DATA START

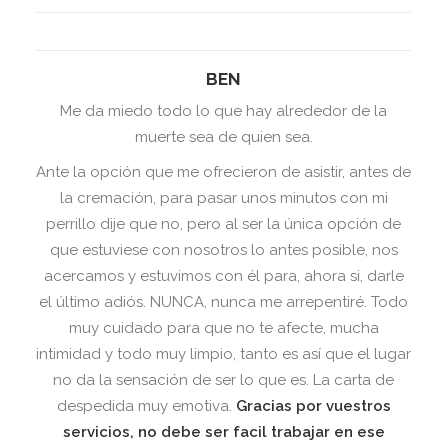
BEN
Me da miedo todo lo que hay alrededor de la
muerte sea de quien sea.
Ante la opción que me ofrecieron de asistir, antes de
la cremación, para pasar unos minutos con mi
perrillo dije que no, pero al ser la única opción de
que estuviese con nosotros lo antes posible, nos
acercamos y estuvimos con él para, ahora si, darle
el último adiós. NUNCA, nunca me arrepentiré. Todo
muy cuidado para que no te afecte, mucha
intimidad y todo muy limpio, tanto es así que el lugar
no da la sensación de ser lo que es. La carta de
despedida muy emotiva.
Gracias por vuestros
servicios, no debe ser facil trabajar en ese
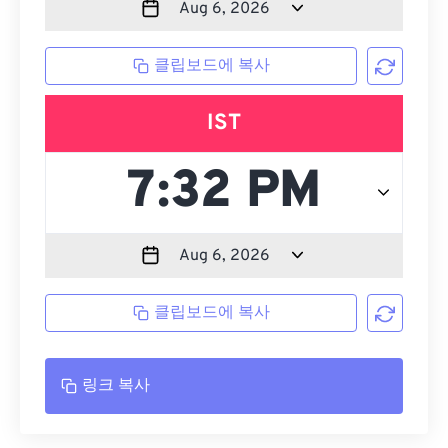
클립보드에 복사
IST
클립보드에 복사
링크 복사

DATA END
DATA START

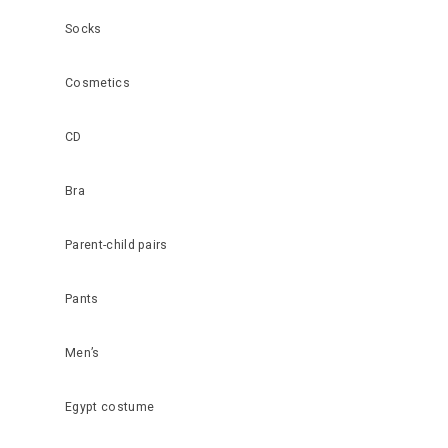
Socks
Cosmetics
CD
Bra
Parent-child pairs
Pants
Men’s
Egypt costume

DATA END
DATA START

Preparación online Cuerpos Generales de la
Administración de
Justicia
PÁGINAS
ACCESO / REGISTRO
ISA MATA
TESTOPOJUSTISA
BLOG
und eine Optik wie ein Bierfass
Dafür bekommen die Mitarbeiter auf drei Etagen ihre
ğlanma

DATA END

### AIM OF THE EXERCISE:
Pull out each line of the entries that contains "opción".

### RESPONSE:
Ante la opción que me ofrecieron de asistir, antes de
perrillo dije que no, pero al ser la única opción de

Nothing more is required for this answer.